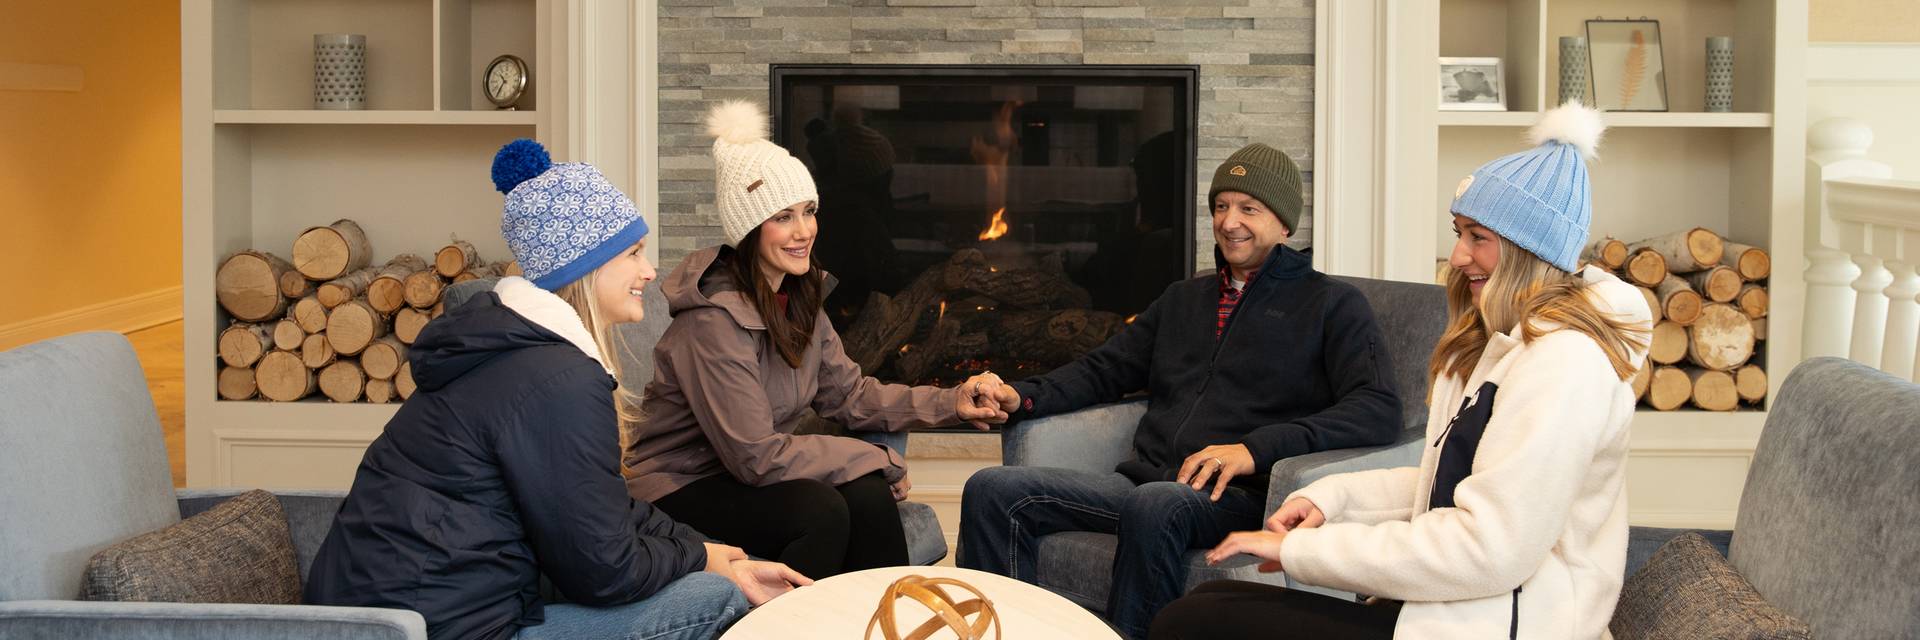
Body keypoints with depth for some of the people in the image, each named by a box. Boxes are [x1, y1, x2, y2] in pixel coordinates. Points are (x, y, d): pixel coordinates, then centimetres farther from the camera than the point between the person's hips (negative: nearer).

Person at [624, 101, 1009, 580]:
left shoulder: (798, 298, 4)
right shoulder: (715, 320, -25)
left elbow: (849, 393, 8)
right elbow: (756, 456, -24)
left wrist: (951, 403, -5)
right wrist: (876, 460, -18)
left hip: (745, 472, 7)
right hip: (680, 487, -7)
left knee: (868, 495, -18)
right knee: (821, 512, -29)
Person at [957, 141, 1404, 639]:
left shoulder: (1332, 305, 6)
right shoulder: (1184, 299, 27)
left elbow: (1379, 411, -8)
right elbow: (1105, 369, 29)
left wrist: (1258, 448, -20)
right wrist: (1023, 397, 7)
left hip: (1239, 497, -6)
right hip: (1143, 482, 6)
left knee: (1155, 504, -39)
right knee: (993, 490, -13)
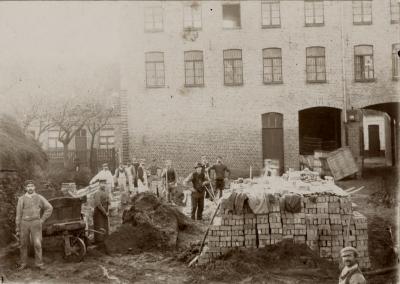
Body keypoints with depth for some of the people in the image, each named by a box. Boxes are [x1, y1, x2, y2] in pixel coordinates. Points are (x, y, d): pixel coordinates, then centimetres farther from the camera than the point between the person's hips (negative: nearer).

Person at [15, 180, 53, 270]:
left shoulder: (39, 198, 1)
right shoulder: (21, 199, 2)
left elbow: (49, 208, 6)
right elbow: (18, 214, 4)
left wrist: (42, 220, 0)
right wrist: (17, 229, 3)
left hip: (35, 223, -1)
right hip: (24, 223, 1)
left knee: (37, 244, -8)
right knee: (23, 244, 6)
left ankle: (39, 263, 4)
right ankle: (23, 264, 20)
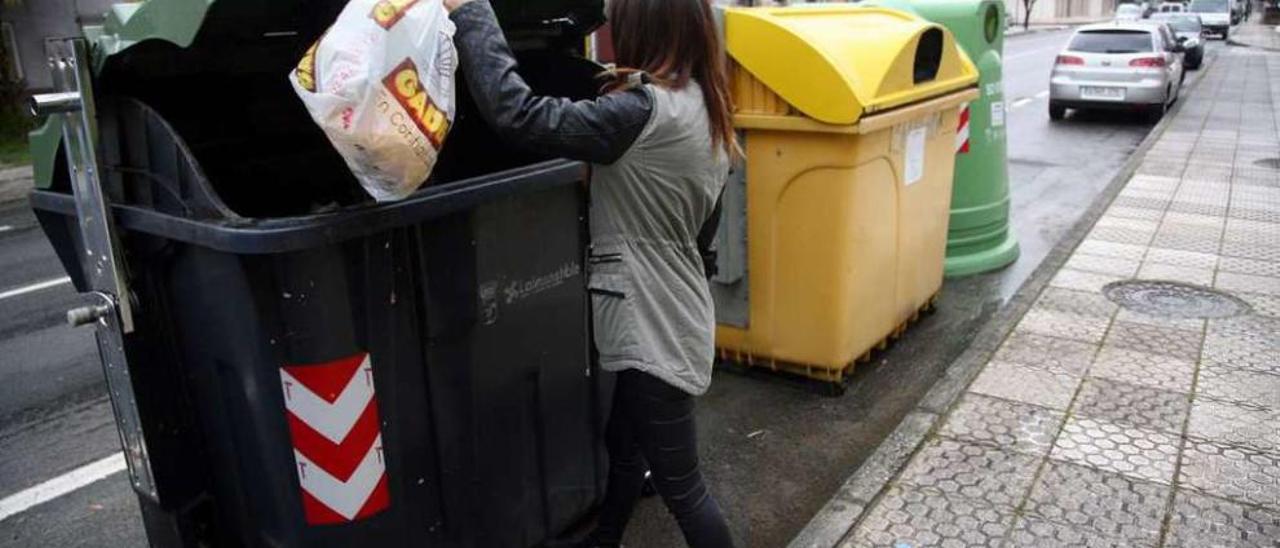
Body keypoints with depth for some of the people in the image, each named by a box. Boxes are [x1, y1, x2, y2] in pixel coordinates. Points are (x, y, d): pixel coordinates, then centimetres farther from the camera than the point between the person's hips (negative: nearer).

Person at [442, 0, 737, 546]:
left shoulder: (645, 111, -23)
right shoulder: (704, 109, 7)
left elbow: (517, 114, -29)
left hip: (655, 328, -10)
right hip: (660, 318, 10)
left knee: (680, 485, 7)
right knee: (623, 448, 26)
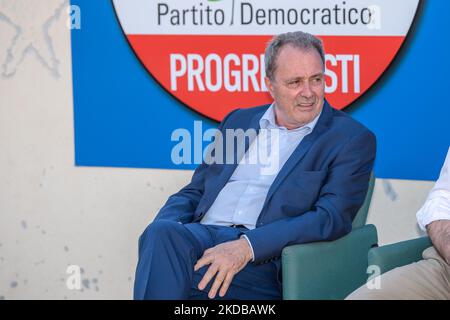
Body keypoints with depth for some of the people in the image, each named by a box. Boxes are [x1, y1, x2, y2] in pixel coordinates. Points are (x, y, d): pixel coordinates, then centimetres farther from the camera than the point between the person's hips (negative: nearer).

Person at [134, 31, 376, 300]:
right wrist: (163, 229, -2)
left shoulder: (352, 139, 6)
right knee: (162, 233, -33)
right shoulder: (239, 121, 23)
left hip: (264, 261, -5)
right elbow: (194, 193, 24)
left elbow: (332, 218, -7)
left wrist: (246, 247, -19)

● **Goal of the exercise**: Retype the records above word for word, from their first line through the line containing "left shoulder: (1332, 305, 6)", and leave out every picture.

● **Result below**:
Body keypoints with depth for some of the people in the image, each named by a box. Boxes are [x1, y1, x2, y2] in pixel coordinates. Points are (x, y, d): pixel coordinates, then centimetres farther from the camera than the point between the person's hips (negative: nearer).

Person at [624, 101, 1009, 580]:
left shoulder: (798, 298, 4)
right shoulder: (715, 320, -25)
left elbow: (849, 393, 8)
right elbow: (756, 456, -24)
left wrist: (951, 403, -5)
right wrist: (876, 460, -18)
left hip: (745, 472, 7)
right hip: (680, 487, -7)
left knee: (868, 495, -18)
right knee: (821, 512, -29)
Person at [957, 141, 1404, 639]:
left shoulder: (1332, 305, 6)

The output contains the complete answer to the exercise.